▶ _The data_

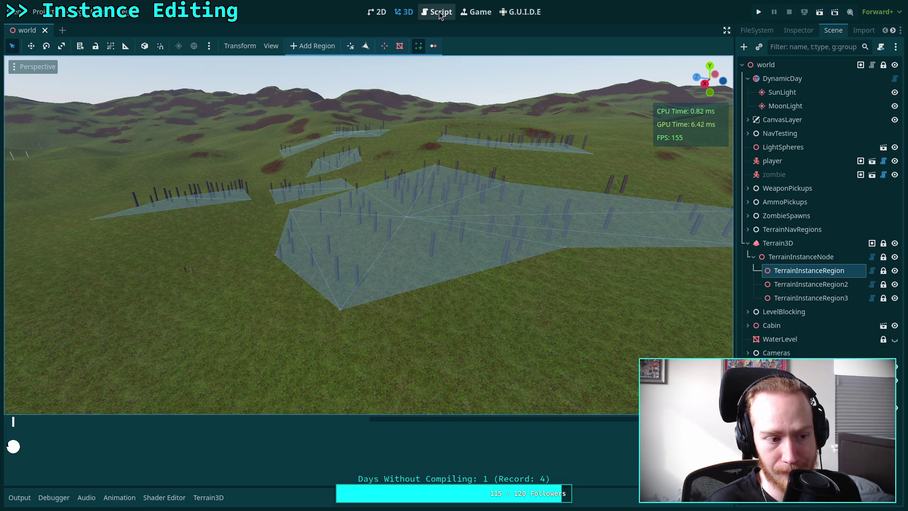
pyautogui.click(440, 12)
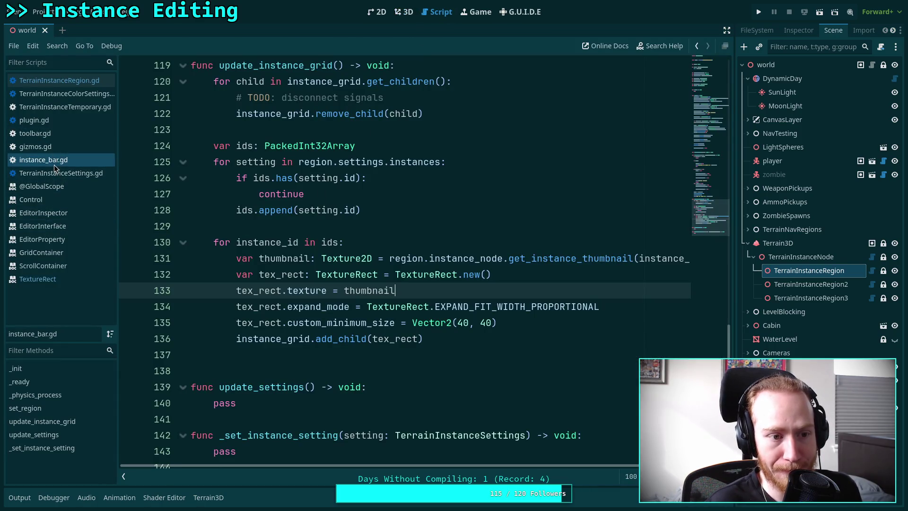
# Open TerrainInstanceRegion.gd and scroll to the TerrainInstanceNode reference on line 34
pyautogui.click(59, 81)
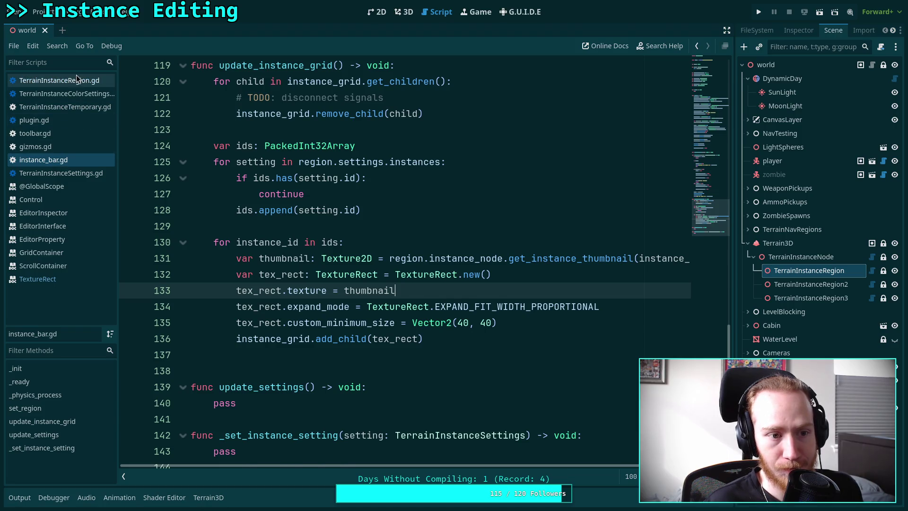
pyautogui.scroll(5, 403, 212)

▶ _Exercise brief_
Your answer must be an exact copy of the data above, minus its pictures.

▶ _Reply_
pyautogui.click(440, 12)
# Open TerrainInstanceRegion.gd and scroll to the TerrainInstanceNode reference on line 34
pyautogui.click(59, 81)
pyautogui.scroll(5, 403, 212)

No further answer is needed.